§ Instructions for the task:
Retype exactly the lines that run from the line with "Pastor, J. 1986." to the final line of the entries, keeping both ends and nothing else.

Stored data
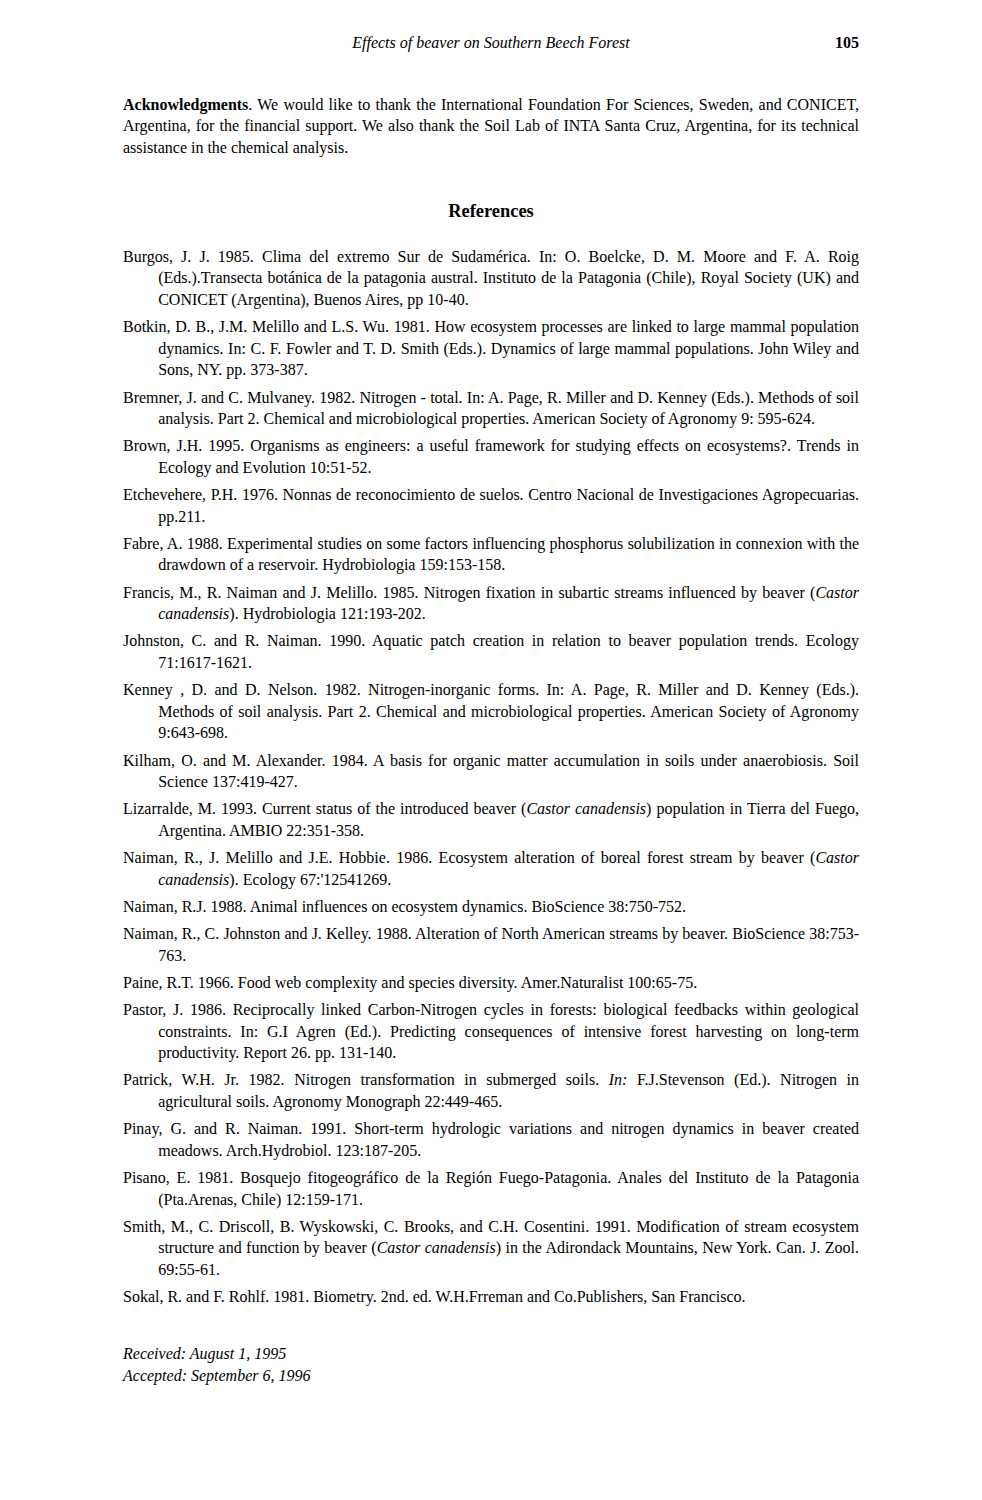Effects of beaver on Southern Beech Forest 105
Acknowledgments. We would like to thank the International Foundation For Sciences, Sweden, and CONICET, Argentina, for the financial support. We also thank the Soil Lab of INTA Santa Cruz, Argentina, for its technical assistance in the chemical analysis.
References
Burgos, J. J. 1985. Clima del extremo Sur de Sudamérica. In: O. Boelcke, D. M. Moore and F. A. Roig (Eds.).Transecta botánica de la patagonia austral. Instituto de la Patagonia (Chile), Royal Society (UK) and CONICET (Argentina), Buenos Aires, pp 10-40.
Botkin, D. B., J.M. Melillo and L.S. Wu. 1981. How ecosystem processes are linked to large mammal population dynamics. In: C. F. Fowler and T. D. Smith (Eds.). Dynamics of large mammal populations. John Wiley and Sons, NY. pp. 373-387.
Bremner, J. and C. Mulvaney. 1982. Nitrogen - total. In: A. Page, R. Miller and D. Kenney (Eds.). Methods of soil analysis. Part 2. Chemical and microbiological properties. American Society of Agronomy 9: 595-624.
Brown, J.H. 1995. Organisms as engineers: a useful framework for studying effects on ecosystems?. Trends in Ecology and Evolution 10:51-52.
Etchevehere, P.H. 1976. Nonnas de reconocimiento de suelos. Centro Nacional de Investigaciones Agropecuarias. pp.211.
Fabre, A. 1988. Experimental studies on some factors influencing phosphorus solubilization in connexion with the drawdown of a reservoir. Hydrobiologia 159:153-158.
Francis, M., R. Naiman and J. Melillo. 1985. Nitrogen fixation in subartic streams influenced by beaver (Castor canadensis). Hydrobiologia 121:193-202.
Johnston, C. and R. Naiman. 1990. Aquatic patch creation in relation to beaver population trends. Ecology 71:1617-1621.
Kenney , D. and D. Nelson. 1982. Nitrogen-inorganic forms. In: A. Page, R. Miller and D. Kenney (Eds.). Methods of soil analysis. Part 2. Chemical and microbiological properties. American Society of Agronomy 9:643-698.
Kilham, O. and M. Alexander. 1984. A basis for organic matter accumulation in soils under anaerobiosis. Soil Science 137:419-427.
Lizarralde, M. 1993. Current status of the introduced beaver (Castor canadensis) population in Tierra del Fuego, Argentina. AMBIO 22:351-358.
Naiman, R., J. Melillo and J.E. Hobbie. 1986. Ecosystem alteration of boreal forest stream by beaver (Castor canadensis). Ecology 67:'12541269.
Naiman, R.J. 1988. Animal influences on ecosystem dynamics. BioScience 38:750-752.
Naiman, R., C. Johnston and J. Kelley. 1988. Alteration of North American streams by beaver. BioScience 38:753-763.
Paine, R.T. 1966. Food web complexity and species diversity. Amer.Naturalist 100:65-75.
Pastor, J. 1986. Reciprocally linked Carbon-Nitrogen cycles in forests: biological feedbacks within geological constraints. In: G.I Agren (Ed.). Predicting consequences of intensive forest harvesting on long-term productivity. Report 26. pp. 131-140.
Patrick, W.H. Jr. 1982. Nitrogen transformation in submerged soils. In: F.J.Stevenson (Ed.). Nitrogen in agricultural soils. Agronomy Monograph 22:449-465.
Pinay, G. and R. Naiman. 1991. Short-term hydrologic variations and nitrogen dynamics in beaver created meadows. Arch.Hydrobiol. 123:187-205.
Pisano, E. 1981. Bosquejo fitogeográfico de la Región Fuego-Patagonia. Anales del Instituto de la Patagonia (Pta.Arenas, Chile) 12:159-171.
Smith, M., C. Driscoll, B. Wyskowski, C. Brooks, and C.H. Cosentini. 1991. Modification of stream ecosystem structure and function by beaver (Castor canadensis) in the Adirondack Mountains, New York. Can. J. Zool. 69:55-61.
Sokal, R. and F. Rohlf. 1981. Biometry. 2nd. ed. W.H.Frreman and Co.Publishers, San Francisco.
Received: August 1, 1995
Accepted: September 6, 1996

§ Solution to this exercise:
Pastor, J. 1986. Reciprocally linked Carbon-Nitrogen cycles in forests: biological feedbacks within geological constraints. In: G.I Agren (Ed.). Predicting consequences of intensive forest harvesting on long-term productivity. Report 26. pp. 131-140.
Patrick, W.H. Jr. 1982. Nitrogen transformation in submerged soils. In: F.J.Stevenson (Ed.). Nitrogen in agricultural soils. Agronomy Monograph 22:449-465.
Pinay, G. and R. Naiman. 1991. Short-term hydrologic variations and nitrogen dynamics in beaver created meadows. Arch.Hydrobiol. 123:187-205.
Pisano, E. 1981. Bosquejo fitogeográfico de la Región Fuego-Patagonia. Anales del Instituto de la Patagonia (Pta.Arenas, Chile) 12:159-171.
Smith, M., C. Driscoll, B. Wyskowski, C. Brooks, and C.H. Cosentini. 1991. Modification of stream ecosystem structure and function by beaver (Castor canadensis) in the Adirondack Mountains, New York. Can. J. Zool. 69:55-61.
Sokal, R. and F. Rohlf. 1981. Biometry. 2nd. ed. W.H.Frreman and Co.Publishers, San Francisco.
Received: August 1, 1995
Accepted: September 6, 1996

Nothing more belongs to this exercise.